What the task requires: Each line that contains the word "round" is to be copied from the records below.

━━━━━ Records provided

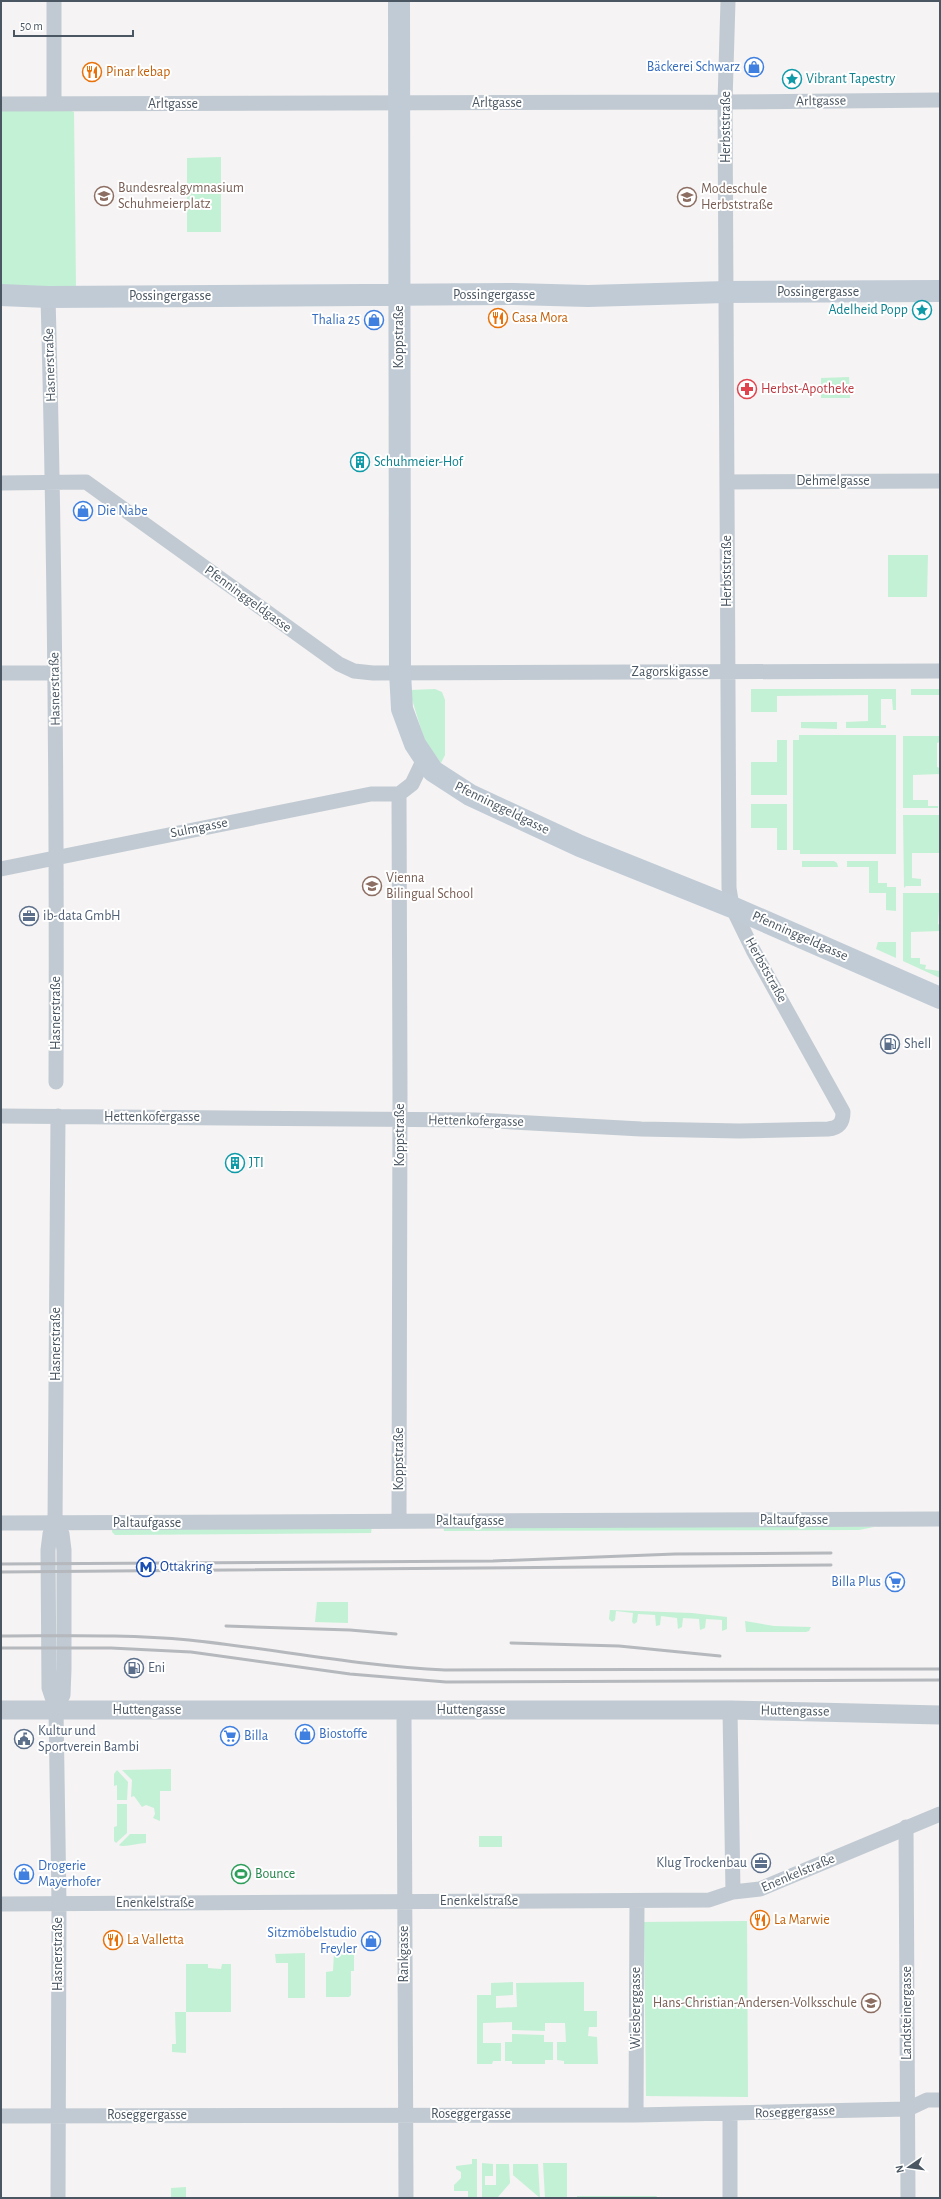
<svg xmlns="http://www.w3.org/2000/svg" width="941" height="2199" viewBox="0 0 941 2199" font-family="'Alegreya Sans',sans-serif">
<rect width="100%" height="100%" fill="#f5f3f3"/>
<path fill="#c3f1d5" d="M 1,104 L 54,104 L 74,112 L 76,286 L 1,296 Z
M 221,157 L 221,232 L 187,232 L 187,158 Z
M 849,377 L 850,398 L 821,398 L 821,378 Z
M 888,555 L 928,555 L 927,597 L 888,597 Z
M 435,689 L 442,692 L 445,700 L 445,755 L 441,763 L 424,739 L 411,696 L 410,690 Z
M 751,689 L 896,689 L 896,710 L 893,710 L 892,699 L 881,699 L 881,725 L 886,725 L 886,728 L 846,728 L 846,722 L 868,721 L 868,695 L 777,696 L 777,712 L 751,712 Z
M 911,689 L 940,689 L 940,695 L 911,695 Z
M 801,722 L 837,722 L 837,729 L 801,728 Z
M 799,735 L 896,735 L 896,854 L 800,854 L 800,850 L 793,850 L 793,740 L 799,740 Z
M 903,736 L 940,736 L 940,742 L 937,743 L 937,767 L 940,768 L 940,774 L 913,775 L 913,800 L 928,800 L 928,806 L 938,806 L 938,808 L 903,808 Z
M 777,740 L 787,740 L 787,795 L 751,795 L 751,762 L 777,762 Z
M 751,804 L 787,804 L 787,850 L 777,850 L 777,828 L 751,828 Z
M 903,815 L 940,815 L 940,853 L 912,853 L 912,878 L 921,879 L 921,886 L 906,886 L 904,888 Z
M 802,861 L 834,861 L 837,863 L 838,867 L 802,867 Z
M 847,861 L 878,861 L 878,883 L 887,883 L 887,887 L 896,887 L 896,911 L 886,910 L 886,893 L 869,893 L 869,867 L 847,867 Z
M 903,893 L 940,893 L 938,924 L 940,925 L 940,931 L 911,932 L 911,958 L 920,958 L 920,964 L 926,965 L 925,969 L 940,971 L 940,978 L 903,961 Z
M 878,942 L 896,942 L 896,958 L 876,949 Z
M 443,1525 L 874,1527 L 859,1530 L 444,1531 Z
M 372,1526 L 371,1533 L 115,1535 L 112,1532 L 112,1527 Z
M 317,1602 L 348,1602 L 348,1623 L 315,1622 Z
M 610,1610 L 692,1613 L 727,1617 L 727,1629 L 722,1631 L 722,1620 L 706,1619 L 705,1628 L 700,1630 L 699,1619 L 683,1618 L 682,1627 L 678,1629 L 677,1618 L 661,1616 L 660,1625 L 656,1626 L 655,1615 L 638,1614 L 637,1622 L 634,1624 L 632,1622 L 633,1613 L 616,1611 L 615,1620 L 612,1622 L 609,1619 Z
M 745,1621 L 774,1626 L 811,1627 L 809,1631 L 806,1632 L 746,1632 Z
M 171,1769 L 171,1791 L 160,1791 L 160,1821 L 153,1818 L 155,1814 L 154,1808 L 146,1805 L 142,1807 L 134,1796 L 131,1797 L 132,1780 L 122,1770 Z
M 117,1770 L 128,1782 L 127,1800 L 117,1800 L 117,1785 L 114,1786 L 114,1774 Z
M 117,1804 L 127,1804 L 127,1833 L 116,1843 L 114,1841 L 114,1827 L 117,1826 Z
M 130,1834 L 146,1834 L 146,1843 C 138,1843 123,1848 119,1845 Z
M 479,1836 L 502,1836 L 502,1847 L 479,1847 Z
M 747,1921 L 748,2097 L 646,2096 L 644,1922 Z
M 305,1953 L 305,1998 L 288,1998 L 288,1963 L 276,1963 L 275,1954 Z
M 334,1953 L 354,1953 L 354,1971 L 351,1971 L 351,1995 L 349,1997 L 326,1997 L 326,1972 L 333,1971 Z
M 186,1964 L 208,1964 L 208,1968 L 221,1969 L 222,1964 L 231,1964 L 231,2012 L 186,2012 L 186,2053 L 172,2052 L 172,2044 L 176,2044 L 175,2012 L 186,2012 Z
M 513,1982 L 513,1995 L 496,1996 L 496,2008 L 517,2007 L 516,1983 L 584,1982 L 584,2011 L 597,2011 L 597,2027 L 589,2027 L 588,2036 L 597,2037 L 598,2064 L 564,2064 L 564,2061 L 557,2060 L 557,2042 L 566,2042 L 565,2023 L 545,2023 L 545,2031 L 512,2030 L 512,2022 L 483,2023 L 483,2043 L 501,2043 L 501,2061 L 493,2061 L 492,2064 L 477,2064 L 477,1995 L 491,1995 L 491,1983 Z
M 512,2034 L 544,2035 L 544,2042 L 553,2042 L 553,2060 L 545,2060 L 545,2064 L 512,2064 L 512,2061 L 505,2061 L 505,2042 L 512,2042 Z
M 472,2159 L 477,2159 L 477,2198 L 468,2198 L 468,2191 L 454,2191 L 454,2185 L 461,2178 L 461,2172 L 456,2169 L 456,2166 L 472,2164 Z
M 482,2163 L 493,2164 L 493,2176 L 485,2176 L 485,2185 L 496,2185 L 496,2164 L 509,2164 L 510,2183 L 498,2197 L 499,2198 L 482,2198 Z
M 543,2163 L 567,2163 L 567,2198 L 545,2198 Z
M 513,2164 L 538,2164 L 540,2198 L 513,2175 Z
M 186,2187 L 186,2198 L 171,2198 L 171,2188 Z
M 577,2196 L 657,2196 L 656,2198 L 577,2198 Z"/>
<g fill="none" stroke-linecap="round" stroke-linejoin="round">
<path stroke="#c1cad2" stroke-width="15" d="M 54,1 L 54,104
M 1,104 L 725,102 L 940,100
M 48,297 C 55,558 57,820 56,1082
M 727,482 L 940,481
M 1,483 L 86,482 L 339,664 L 354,671 L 373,673 L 940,671
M 1,673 L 55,673
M 1,869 L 371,794 L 399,794
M 1,1116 L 476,1120 L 641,1129 L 739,1131 L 828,1129 C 839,1128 843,1123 843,1112 L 753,950 L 732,907 L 729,888 L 725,102 L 728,1
M 58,1116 L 55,1523 L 50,1534 L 48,1550 L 49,1688 L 56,1709 L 59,1903 L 58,2198
M 399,1521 L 400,1093 L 399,794 L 412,784 L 424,759
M 1,1523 L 940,1519
M 55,1523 L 62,1534 L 64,1550 L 64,1669 L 63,1695 L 56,1709
M 730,1710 L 733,1892
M 404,1711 L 406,2198
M 906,1827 L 908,2198
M 1,1904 L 709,1900 L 733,1892 L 760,1889 L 940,1814
M 730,2114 L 730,2198
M 636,2115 L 637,1901
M 1,2116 L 636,2115 L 908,2109 L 927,2100 L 940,2100"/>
<path stroke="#c1cad2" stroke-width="19" d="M 1,1710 L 730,1710 L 940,1715"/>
<path stroke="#c1cbd6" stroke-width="22" d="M 399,1 L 400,672 L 402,709 L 415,744 L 433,771 L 470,795 L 580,846 L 732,907 L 940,998
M 1,295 L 48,297 L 514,294 L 588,296 L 726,292 L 940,291"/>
<path stroke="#b5b8bd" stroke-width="3" d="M 1,1564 L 493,1561 L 675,1554 L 831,1553
M 1,1572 L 831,1565
M 226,1626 L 350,1630 L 396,1634
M 1,1636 C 64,1636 127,1634 189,1640 C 275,1649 359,1666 445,1670 L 940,1669
M 511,1643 L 619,1646 L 720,1656
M 1,1648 L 111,1648 L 191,1652 L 350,1674 L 446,1682 L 940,1680"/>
</g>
<defs>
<symbol id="shop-ring" viewBox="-11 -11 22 22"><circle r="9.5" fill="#fff" stroke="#3f7fe0" stroke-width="1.5"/><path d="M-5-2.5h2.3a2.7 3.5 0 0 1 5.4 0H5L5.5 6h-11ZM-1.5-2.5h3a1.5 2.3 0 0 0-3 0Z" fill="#3f7fe0"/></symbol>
<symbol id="restaurant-ring" viewBox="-11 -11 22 22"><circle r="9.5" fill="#fff" stroke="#e8710a" stroke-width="1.5"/><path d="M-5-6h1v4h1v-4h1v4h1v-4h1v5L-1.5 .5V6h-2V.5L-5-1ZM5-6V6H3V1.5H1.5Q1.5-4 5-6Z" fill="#e8710a"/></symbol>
<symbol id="sight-ring" viewBox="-11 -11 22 22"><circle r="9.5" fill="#fff" stroke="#0f9aa8" stroke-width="1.5"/><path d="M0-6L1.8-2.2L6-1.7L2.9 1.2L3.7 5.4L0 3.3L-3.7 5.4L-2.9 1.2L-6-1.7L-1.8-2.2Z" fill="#0f9aa8"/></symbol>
<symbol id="school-ring" viewBox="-11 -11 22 22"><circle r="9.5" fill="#fff" stroke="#8d6e63" stroke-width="1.5"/><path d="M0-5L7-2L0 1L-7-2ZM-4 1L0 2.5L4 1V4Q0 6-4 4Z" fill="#8d6e63"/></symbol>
<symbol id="university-ring" viewBox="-11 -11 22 22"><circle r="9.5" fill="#fff" stroke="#8d6e63" stroke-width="1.5"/><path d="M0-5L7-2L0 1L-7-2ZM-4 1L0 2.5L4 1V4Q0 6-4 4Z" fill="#8d6e63"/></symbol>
<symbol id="pharmacy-ring" viewBox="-11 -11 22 22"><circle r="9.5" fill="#fff" stroke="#e0444e" stroke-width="1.5"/><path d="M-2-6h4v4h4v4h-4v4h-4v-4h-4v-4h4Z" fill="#e0444e"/></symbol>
<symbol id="building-ring" viewBox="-11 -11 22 22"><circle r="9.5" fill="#fff" stroke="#0f9aa8" stroke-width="1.5"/><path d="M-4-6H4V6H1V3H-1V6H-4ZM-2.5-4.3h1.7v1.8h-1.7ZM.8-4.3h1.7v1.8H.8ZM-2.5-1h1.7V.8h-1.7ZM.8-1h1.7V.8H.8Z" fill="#0f9aa8"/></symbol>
<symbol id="office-ring" viewBox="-11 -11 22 22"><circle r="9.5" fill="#fff" stroke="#5c6f8a" stroke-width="1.5"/><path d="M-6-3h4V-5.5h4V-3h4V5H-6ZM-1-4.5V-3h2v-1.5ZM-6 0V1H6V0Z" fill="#5c6f8a"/></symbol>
<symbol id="fuel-ring" viewBox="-11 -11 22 22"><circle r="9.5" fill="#fff" stroke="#5c6f8a" stroke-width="1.5"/><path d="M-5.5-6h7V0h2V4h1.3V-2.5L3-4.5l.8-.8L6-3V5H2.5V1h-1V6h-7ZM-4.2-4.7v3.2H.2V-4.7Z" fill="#5c6f8a"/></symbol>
<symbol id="metro-ring" viewBox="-11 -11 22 22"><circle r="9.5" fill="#fff" stroke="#1a4fb4" stroke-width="1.5"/><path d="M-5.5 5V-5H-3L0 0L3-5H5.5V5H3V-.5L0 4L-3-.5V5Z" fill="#1a4fb4"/></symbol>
<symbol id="supermarket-ring" viewBox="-11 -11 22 22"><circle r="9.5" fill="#fff" stroke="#3f7fe0" stroke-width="1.5"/><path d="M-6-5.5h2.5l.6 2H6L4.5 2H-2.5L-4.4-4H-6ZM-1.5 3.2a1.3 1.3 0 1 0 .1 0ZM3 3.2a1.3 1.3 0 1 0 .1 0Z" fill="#3f7fe0"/></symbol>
<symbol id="civic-ring" viewBox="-11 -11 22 22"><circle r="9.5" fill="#fff" stroke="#5c6f8a" stroke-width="1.5"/><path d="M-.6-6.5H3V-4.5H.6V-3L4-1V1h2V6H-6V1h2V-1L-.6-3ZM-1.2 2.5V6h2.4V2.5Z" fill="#5c6f8a"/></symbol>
<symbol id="stadium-ring" viewBox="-11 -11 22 22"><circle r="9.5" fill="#fff" stroke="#2e9e5b" stroke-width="1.5"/><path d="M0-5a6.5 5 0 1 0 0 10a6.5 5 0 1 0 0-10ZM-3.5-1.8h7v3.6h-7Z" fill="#2e9e5b"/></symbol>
</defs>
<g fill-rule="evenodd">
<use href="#shop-ring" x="743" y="56" width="22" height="22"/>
<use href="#restaurant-ring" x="81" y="61" width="22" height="22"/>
<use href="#sight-ring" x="781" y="68" width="22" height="22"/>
<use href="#school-ring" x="93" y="185" width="22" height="22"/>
<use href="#university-ring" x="676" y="186" width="22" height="22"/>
<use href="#sight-ring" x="911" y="299" width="22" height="22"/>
<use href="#restaurant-ring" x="487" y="307" width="22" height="22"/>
<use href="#shop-ring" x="363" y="309" width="22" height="22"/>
<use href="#pharmacy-ring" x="736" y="378" width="22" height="22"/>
<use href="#building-ring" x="349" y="451" width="22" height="22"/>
<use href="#shop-ring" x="72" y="500" width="22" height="22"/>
<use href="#school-ring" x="361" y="875" width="22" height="22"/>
<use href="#office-ring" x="18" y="905" width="22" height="22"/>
<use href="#fuel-ring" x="879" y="1033" width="22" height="22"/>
<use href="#building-ring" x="224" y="1152" width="22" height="22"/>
<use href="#metro-ring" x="135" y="1556" width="22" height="22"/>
<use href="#supermarket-ring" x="884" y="1571" width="22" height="22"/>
<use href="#fuel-ring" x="123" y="1657" width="22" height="22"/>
<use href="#shop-ring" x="294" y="1723" width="22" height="22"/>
<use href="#supermarket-ring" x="219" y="1725" width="22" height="22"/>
<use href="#civic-ring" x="13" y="1728" width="22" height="22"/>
<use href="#office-ring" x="750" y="1852" width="22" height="22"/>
<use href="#shop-ring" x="13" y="1863" width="22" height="22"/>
<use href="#stadium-ring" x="230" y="1863" width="22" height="22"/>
<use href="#restaurant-ring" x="749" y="1909" width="22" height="22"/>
<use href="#restaurant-ring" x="102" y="1929" width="22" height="22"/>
<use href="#shop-ring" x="360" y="1930" width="22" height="22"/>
<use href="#school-ring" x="860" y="1992" width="22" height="22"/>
</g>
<g text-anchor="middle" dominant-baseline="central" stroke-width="4" stroke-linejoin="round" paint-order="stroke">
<g font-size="14" fill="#366cbe" stroke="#fff" text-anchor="end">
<text x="740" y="67">Bäckerei Schwarz</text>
<text x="360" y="320">Thalia 25</text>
<text x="97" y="511" text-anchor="start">Die Nabe</text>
<text x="881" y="1582">Billa Plus</text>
<text x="319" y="1734" text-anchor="start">Biostoffe</text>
<text x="244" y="1736" text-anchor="start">Billa</text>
<text x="38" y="1866" text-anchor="start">Drogerie<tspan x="38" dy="16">Mayerhofer</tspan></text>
<text x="357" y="1933">Sitzmöbelstudio<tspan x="357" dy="16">Freyler</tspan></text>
</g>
<g font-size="14" fill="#c56008" stroke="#fff" text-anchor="start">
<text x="106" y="72">Pinar kebap</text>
<text x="512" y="318">Casa Mora</text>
<text x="774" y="1920">La Marwie</text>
<text x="127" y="1940">La Valletta</text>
</g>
<g font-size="14" fill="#0d838f" stroke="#fff" text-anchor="start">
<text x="806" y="79">Vibrant Tapestry</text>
<text x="908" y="310" text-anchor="end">Adelheid Popp</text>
<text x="374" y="462">Schuhmeier-Hof</text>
<text x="249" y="1163">JTI</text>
</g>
<g font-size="14" fill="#4a5661" stroke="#fff">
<text transform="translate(821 101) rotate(-1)">Arltgasse</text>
<text x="497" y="103">Arltgasse</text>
<text x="173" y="104">Arltgasse</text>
<text transform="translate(726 127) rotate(-90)">Herbststraße</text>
<text x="818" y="292">Possingergasse</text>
<text x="494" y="295">Possingergasse</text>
<text x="170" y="296">Possingergasse</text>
<text transform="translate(399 337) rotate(-90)">Koppstraße</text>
<text transform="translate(50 365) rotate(-92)">Hasnerstraße</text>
<text x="833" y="481">Dehmelgasse</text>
<text transform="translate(727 571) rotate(-90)">Herbststraße</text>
<text transform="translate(248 599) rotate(36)">Pfenninggeldgasse</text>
<text x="670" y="672">Zagorskigasse</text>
<text transform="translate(55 689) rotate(-91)">Hasnerstraße</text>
<text transform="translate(502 808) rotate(26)">Pfenninggeldgasse</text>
<text transform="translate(199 828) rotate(-11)">Sulmgasse</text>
<text transform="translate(800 936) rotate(24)">Pfenninggeldgasse</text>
<text transform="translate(766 970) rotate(61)">Herbststraße</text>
<text transform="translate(56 1013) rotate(-90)">Hasnerstraße</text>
<text x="152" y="1117">Hettenkofergasse</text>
<text transform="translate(476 1121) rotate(1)">Hettenkofergasse</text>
<text transform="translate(400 1135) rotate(-90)">Koppstraße</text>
<text transform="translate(56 1344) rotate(-90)">Hasnerstraße</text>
<text transform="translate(399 1459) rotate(-90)">Koppstraße</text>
<text x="794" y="1520">Paltaufgasse</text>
<text x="470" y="1521">Paltaufgasse</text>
<text x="147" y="1523">Paltaufgasse</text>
<text x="147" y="1710">Huttengasse</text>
<text x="471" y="1710">Huttengasse</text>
<text transform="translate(795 1711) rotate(1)">Huttengasse</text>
<text transform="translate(798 1873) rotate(-23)">Enenkelstraße</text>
<text x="479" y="1901">Enenkelstraße</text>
<text x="155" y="1903">Enenkelstraße</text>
<text transform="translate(58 1954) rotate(-90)">Hasnerstraße</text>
<text transform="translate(404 1954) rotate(-90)">Rankgasse</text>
<text transform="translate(636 2008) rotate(-90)">Wiesberggasse</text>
<text transform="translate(907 2013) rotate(-90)">Landsteinergasse</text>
<text transform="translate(795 2112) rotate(-2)">Roseggergasse</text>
<text x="471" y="2114">Roseggergasse</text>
<text x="147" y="2115">Roseggergasse</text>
</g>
<g font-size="14" fill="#785e54" stroke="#fff" text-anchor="start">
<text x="118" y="188">Bundesrealgymnasium<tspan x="118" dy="16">Schuhmeierplatz</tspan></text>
<text x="701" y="189">Modeschule<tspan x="701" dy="16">Herbststraße</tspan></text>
<text x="386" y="878">Vienna<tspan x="386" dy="16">Bilingual School</tspan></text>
<text x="857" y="2003" text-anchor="end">Hans-Christian-Andersen-Volksschule</text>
</g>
<g font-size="14" fill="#be3a42" stroke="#fff" text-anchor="start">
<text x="761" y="389">Herbst-Apotheke</text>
</g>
<g font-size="14" fill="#4e5e75" stroke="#fff" text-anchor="start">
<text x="43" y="916">ib-data GmbH</text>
<text x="904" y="1044">Shell</text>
<text x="148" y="1668">Eni</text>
<text x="38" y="1731">Kultur und<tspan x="38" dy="16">Sportverein Bambi</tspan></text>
<text x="747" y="1863" text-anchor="end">Klug Trockenbau</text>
</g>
<g font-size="14" fill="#164399" stroke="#fff" text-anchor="start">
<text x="160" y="1567">Ottakring</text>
</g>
<g font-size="14" fill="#27864d" stroke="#fff" text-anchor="start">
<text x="255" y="1874">Bounce</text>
</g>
</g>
<rect width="941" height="2199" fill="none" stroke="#4a5661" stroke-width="4"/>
<g transform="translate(909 2167) rotate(257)" stroke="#ffffff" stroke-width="3" paint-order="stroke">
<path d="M0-3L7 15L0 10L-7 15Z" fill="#4a5661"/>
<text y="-6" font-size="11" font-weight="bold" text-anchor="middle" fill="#4a5661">N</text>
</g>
<path d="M14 30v6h119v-6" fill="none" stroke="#4a5661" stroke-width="2"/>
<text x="20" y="30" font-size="12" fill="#4a5661" stroke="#ffffff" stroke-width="3" paint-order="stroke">50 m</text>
</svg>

━━━━━━━━━━

Your response:
<g fill="none" stroke-linecap="round" stroke-linejoin="round">
<g text-anchor="middle" dominant-baseline="central" stroke-width="4" stroke-linejoin="round" paint-order="stroke">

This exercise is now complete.